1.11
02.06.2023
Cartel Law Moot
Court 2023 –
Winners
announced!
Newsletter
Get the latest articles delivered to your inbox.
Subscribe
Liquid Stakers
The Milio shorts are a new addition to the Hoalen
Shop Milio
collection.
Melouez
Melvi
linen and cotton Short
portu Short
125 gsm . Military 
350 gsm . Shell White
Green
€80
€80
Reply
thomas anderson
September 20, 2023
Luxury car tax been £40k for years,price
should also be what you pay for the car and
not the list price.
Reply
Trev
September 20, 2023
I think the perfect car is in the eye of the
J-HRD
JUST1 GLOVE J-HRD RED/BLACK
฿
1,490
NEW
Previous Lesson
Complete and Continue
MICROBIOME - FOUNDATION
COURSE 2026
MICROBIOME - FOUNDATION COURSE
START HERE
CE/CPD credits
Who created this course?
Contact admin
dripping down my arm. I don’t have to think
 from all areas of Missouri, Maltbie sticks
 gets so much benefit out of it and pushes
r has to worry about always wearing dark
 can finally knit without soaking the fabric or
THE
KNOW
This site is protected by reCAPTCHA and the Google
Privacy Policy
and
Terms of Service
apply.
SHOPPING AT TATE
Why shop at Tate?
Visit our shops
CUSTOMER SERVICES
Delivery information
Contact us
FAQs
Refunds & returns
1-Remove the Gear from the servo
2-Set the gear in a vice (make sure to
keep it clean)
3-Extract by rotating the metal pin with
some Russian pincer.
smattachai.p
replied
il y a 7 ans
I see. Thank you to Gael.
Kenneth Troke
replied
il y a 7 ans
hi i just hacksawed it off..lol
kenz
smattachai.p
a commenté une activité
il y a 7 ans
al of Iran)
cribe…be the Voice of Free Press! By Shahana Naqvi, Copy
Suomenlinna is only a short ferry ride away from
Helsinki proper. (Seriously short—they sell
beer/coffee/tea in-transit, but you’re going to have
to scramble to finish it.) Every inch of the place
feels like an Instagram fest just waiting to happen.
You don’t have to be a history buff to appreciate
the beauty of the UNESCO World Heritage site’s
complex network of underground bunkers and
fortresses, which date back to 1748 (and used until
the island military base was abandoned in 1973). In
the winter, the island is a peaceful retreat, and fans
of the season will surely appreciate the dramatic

--------

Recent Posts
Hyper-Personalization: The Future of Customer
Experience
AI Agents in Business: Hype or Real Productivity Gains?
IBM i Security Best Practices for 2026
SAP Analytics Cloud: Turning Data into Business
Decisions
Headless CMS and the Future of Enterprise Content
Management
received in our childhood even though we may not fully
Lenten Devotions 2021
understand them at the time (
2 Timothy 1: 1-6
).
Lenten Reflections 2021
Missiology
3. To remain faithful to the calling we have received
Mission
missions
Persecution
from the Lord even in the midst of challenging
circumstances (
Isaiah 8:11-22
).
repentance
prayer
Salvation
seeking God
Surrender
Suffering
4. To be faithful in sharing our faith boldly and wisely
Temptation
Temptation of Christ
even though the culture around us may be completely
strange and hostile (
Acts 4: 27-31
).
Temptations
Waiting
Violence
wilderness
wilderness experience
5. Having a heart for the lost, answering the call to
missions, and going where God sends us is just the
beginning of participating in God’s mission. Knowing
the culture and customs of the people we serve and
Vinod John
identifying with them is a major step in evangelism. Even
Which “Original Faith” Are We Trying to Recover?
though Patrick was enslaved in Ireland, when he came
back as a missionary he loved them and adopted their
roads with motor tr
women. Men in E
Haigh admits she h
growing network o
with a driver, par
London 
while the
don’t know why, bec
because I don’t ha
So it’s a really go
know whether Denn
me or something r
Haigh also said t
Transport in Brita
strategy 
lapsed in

--------

_Task item_. Return, unchanged, the lines of the data from the line with "Recent Posts" to the line with "missions, and going", both included.

_Reply_.
Recent Posts
Hyper-Personalization: The Future of Customer
Experience
AI Agents in Business: Hype or Real Productivity Gains?
IBM i Security Best Practices for 2026
SAP Analytics Cloud: Turning Data into Business
Decisions
Headless CMS and the Future of Enterprise Content
Management
received in our childhood even though we may not fully
Lenten Devotions 2021
understand them at the time (
2 Timothy 1: 1-6
).
Lenten Reflections 2021
Missiology
3. To remain faithful to the calling we have received
Mission
missions
Persecution
from the Lord even in the midst of challenging
circumstances (
Isaiah 8:11-22
).
repentance
prayer
Salvation
seeking God
Surrender
Suffering
4. To be faithful in sharing our faith boldly and wisely
Temptation
Temptation of Christ
even though the culture around us may be completely
strange and hostile (
Acts 4: 27-31
).
Temptations
Waiting
Violence
wilderness
wilderness experience
5. Having a heart for the lost, answering the call to
missions, and going where God sends us is just the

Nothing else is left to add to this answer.